Eugene, OR: The National Weather Service has issued an excessive heat warning this weekend for parts of the Willamette Valley, including Eugene.
Community members are encouraged to stay hydrated with water when the temperature is so high.
- All water fountains and splash pads in Eugene are turned on for summer. Splash pads are available at:
- Fairmount Park (E. 15th Ave. and Fairmount Blvd. )
- Oakmont Park (2295 Oakmont Way )
- Skinner Butte Park (248 Cheshire Ave. )
- Washington Park (2025 Washington St. )
- The Downtown Library is open 10 a.m. - 6 p.m. Saturday, closed on Sunday. Regular services are available. People can cool off while browsing, and 1-hour time slots are available for people to use a computer or access wi-fi. The second floor of the Library will have 14 spaces marked out that are 6x6 feet and can accommodate four people per group (max of 56 people at a time).
- Hilyard Community Center at 2580 Hilyard St, will be available as a cooling center on Sunday from noon-7 p.m. Space is limited, and face masks are required indoors.
Lane County is activating a cooling and heat respite center at the Lane Events Center, 796 W 13th Ave, located in the Main Performance Hall in the Convention Center. This facility is able to hold more than 600 people while maintaining a safe distance. Those wishing to use the cooling center can enter through the main doors of the Convention Center located under the glass roof portion of the building. The Red Cross of Lane County will provide staffing, water, and snacks for the facility. The cooling center will be open from 9 a.m. to 10 p.m. on Saturday and Sunday, June 26-27.
A list of additional resources by municipality is on the Lane County website.
Additionally, with a great number of people seeking relief at one of Lane County's many waterways, our Lane County first responders would like to urge community members to use extreme caution when recreating. Use a life jacket and beware that many bodies of water remain cold despite the hot temperatures. If boating or swimming also beware of submerged hazards.
Human heatstroke symptoms can include: high body temperature, a fast, strong pulse, headache, dizziness, nausea, confusion, and loss of consciousness. If you notice someone experiencing these symptoms, call 911 right away – heatstroke is a medical emergency. The Centers for Disease Control and Prevention offer tips for preventing heat stroke-related illness.
It is extremely important to remember these safety tips to keep your furry family members safe:
- Leave pets at home when running errands. Leaving your animal in a parked car, even for just a few minutes, can easily cause heat stroke or brain damage. On an 85-degree day, a car's interior temperature can climb to 104 degrees in 10 minutes, even with the windows slightly open. Dogs are especially vulnerable to heat stress because they do not sweat in the way that humans do; they release body heat by panting.
- Dogs should not ride in uncovered pickup truck beds. The hot metal truck bed can burn your pet’s paw pads.
- Keep pets inside during the heat of the day; do not leave them outside unattended.
- Make sure pets have access to water bowls full of cool, fresh water.
- When pets are outside, be sure to provide shaded areas for them to rest in and invest in a misting hose or kiddie pool for a cool place for your pets to play.
- Limit or skip on exercise and time at the dog park during the heat of the day.
- Always test the pavement or sand with your hand before setting out (too hot to touch is too hot for your pet), walk early in the morning or late at night when it’s cooler, carry water and take frequent breaks in shady spots. If you suspect your pet’s paws have been burned, contact your vet immediately.

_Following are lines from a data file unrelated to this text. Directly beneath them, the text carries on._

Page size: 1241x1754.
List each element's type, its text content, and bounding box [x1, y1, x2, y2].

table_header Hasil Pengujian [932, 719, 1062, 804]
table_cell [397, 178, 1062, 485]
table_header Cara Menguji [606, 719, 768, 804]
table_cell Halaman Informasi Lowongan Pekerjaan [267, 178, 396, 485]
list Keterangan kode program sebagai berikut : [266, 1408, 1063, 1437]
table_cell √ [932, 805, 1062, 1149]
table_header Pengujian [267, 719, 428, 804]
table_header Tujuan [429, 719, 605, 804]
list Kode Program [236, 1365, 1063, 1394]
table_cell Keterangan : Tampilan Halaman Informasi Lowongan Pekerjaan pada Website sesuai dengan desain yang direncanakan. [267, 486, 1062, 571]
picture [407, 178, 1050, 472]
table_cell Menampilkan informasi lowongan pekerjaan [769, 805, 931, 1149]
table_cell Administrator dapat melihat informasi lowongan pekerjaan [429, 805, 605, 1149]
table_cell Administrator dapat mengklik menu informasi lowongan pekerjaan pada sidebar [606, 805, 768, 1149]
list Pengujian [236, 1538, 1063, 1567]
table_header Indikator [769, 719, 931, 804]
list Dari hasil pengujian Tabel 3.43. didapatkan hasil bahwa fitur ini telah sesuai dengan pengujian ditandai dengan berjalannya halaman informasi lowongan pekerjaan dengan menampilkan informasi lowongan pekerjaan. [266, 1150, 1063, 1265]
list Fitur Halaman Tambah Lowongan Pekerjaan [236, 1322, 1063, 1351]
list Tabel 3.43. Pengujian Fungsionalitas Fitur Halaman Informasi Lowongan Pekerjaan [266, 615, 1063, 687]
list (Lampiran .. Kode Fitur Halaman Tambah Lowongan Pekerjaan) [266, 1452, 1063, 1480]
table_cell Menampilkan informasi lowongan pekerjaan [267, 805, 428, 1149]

Animal heatstroke symptoms can include: restlessness, excessive thirst, heavy panting, lethargy, lack of appetite, dark tongue, vomiting, and lack of coordination. If your animal is overcome by heat exhaustion, consult your veterinarian right away. If you notice an animal in distress or unresponsive in a parked car, first try and locate the pet’s owner and alert him or her to the animal’s condition. If you cannot find the animal’s owner, call 911.
If you notice an animal in distress or unresponsive in a parked car, call 911. If an animal is not in distress and it is quicker to locate the owner you may consider that in addition to calling for help.